■ EXERCISE DETAILS
As the answer, set down the lines below from the one containing "like to try" through the one containing "through the hops.", exactly and inclusively, and no others.

─── SOURCE MATERIAL

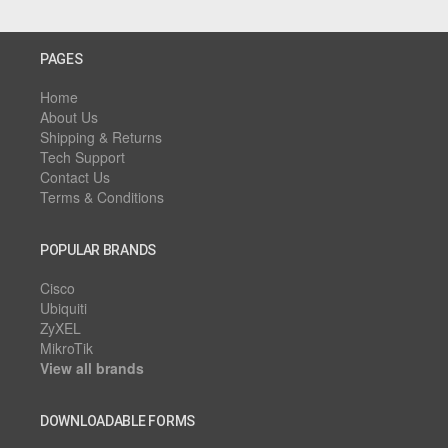
PAGES
Home
About Us
Shipping & Returns
Tech Support
Contact Us
Terms & Conditions
POPULAR BRANDS
Cisco
Ubiquiti
ZyXEL
MikroTik
View all brands
DOWNLOADABLE FORMS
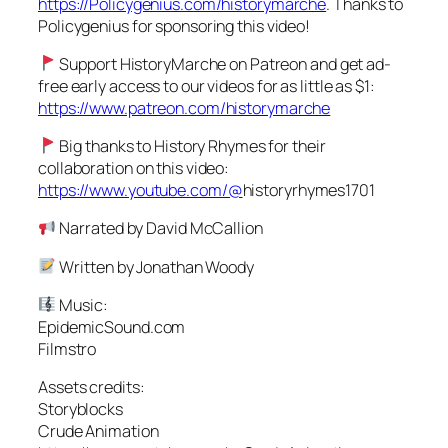
https://Policygenius.com/historymarche
. Thanks to
Policygenius for sponsoring this video!
Support HistoryMarche on Patreon and get ad-
free early access to our videos for as little as $1:
https://www.patreon.com/historymarche
Big thanks to History Rhymes for their
collaboration on this video:
https://www.youtube.com/@
historyrhymes1701
Narrated by David McCallion
Written by Jonathan Woody
Music:
EpidemicSound.com
Filmstro
Assets credits:
Storyblocks
Crude Animation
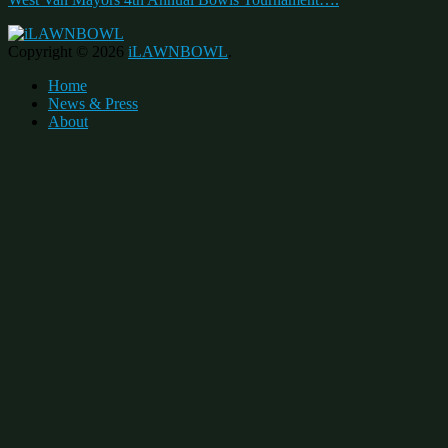
Copyright © 2026
iLAWNBOWL
.
Home
News & Press
About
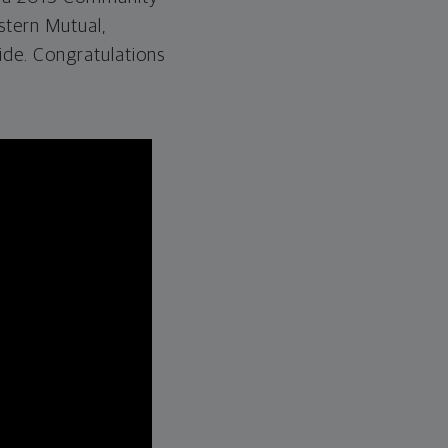
stern Mutual,
ide. Congratulations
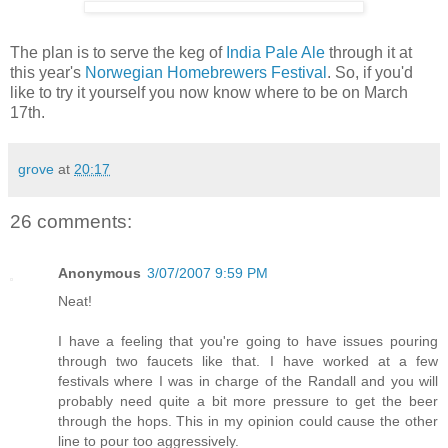
The plan is to serve the keg of
India Pale Ale
through it at
this year's
Norwegian Homebrewers Festival
. So, if you'd
like to try it yourself you now know where to be on March
17th.
grove
at
20:17
26 comments:
Anonymous
3/07/2007 9:59 PM
Neat!
I have a feeling that you're going to have issues pouring
through two faucets like that. I have worked at a few
festivals where I was in charge of the Randall and you will
probably need quite a bit more pressure to get the beer
through the hops. This in my opinion could cause the other
line to pour too aggressively.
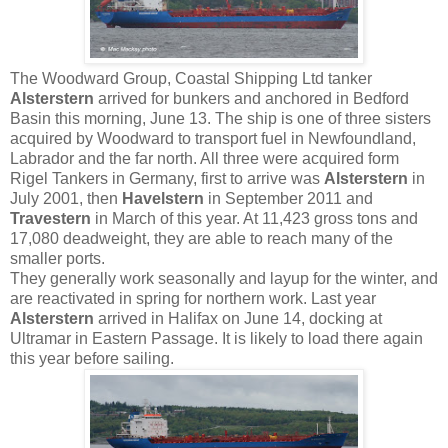
The Woodward Group, Coastal Shipping Ltd tanker
Alsterstern
arrived for bunkers and anchored in Bedford
Basin this morning, June 13. The ship is one of three sisters
acquired by Woodward to transport fuel in Newfoundland,
Labrador and the far north. All three were acquired form
Rigel Tankers in Germany, first to arrive was
Alsterstern
in
July 2001, then
Havelstern
in September 2011 and
Travestern
in March of this year. At 11,423 gross tons and
17,080 deadweight, they are able to reach many of the
smaller ports.
They generally work seasonally and layup for the winter, and
are reactivated in spring for northern work. Last year
Alsterstern
arrived in Halifax on June 14, docking at
Ultramar in Eastern Passage. It is likely to load there again
this year before sailing.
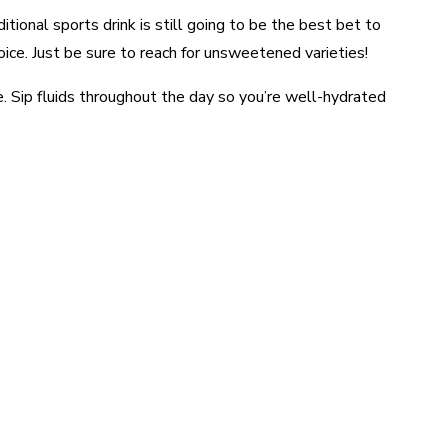
itional sports drink is still going to be the best bet to
hoice. Just be sure to reach for unsweetened varieties!
e. Sip fluids throughout the day so you’re well-hydrated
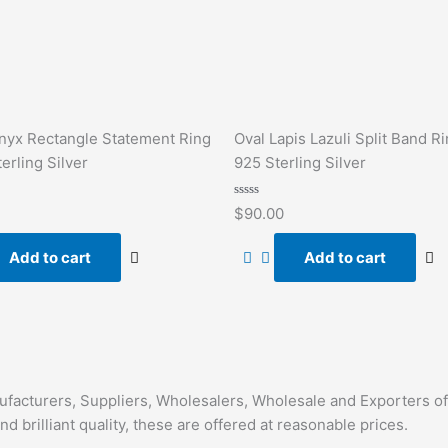
nyx Rectangle Statement Ring
Oval Lapis Lazuli Split Band Ri
erling Silver
925 Sterling Silver
Rated
$
90.00
0
out
of
Add to cart
Add to cart
5
nufacturers, Suppliers, Wholesalers, Wholesale and Exporters o
nd brilliant quality, these are offered at reasonable prices.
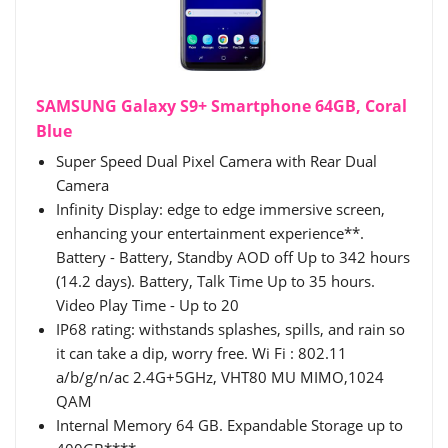
SAMSUNG Galaxy S9+ Smartphone 64GB, Coral
Blue
Super Speed Dual Pixel Camera with Rear Dual
Camera
Infinity Display: edge to edge immersive screen,
enhancing your entertainment experience**.
Battery - Battery, Standby AOD off Up to 342 hours
(14.2 days). Battery, Talk Time Up to 35 hours.
Video Play Time - Up to 20
IP68 rating: withstands splashes, spills, and rain so
it can take a dip, worry free. Wi Fi : 802.11
a/b/g/n/ac 2.4G+5GHz, VHT80 MU MIMO,1024
QAM
Internal Memory 64 GB. Expandable Storage up to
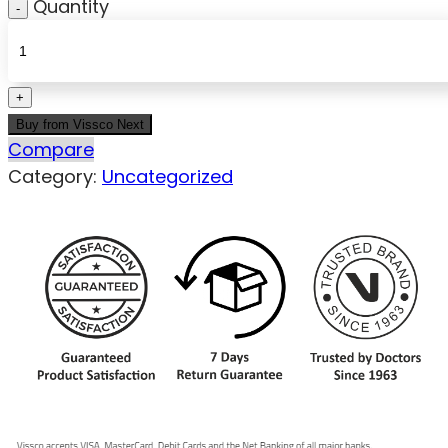
Quantity
Buy from Vissco Next
Compare
Category:
Uncategorized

──────

■ SOLUTION
like to try it yourself you now know where to be on March
17th.
grove
at
20:17
26 comments:
Anonymous
3/07/2007 9:59 PM
Neat!
I have a feeling that you're going to have issues pouring
through two faucets like that. I have worked at a few
festivals where I was in charge of the Randall and you will
probably need quite a bit more pressure to get the beer
through the hops. This in my opinion could cause the other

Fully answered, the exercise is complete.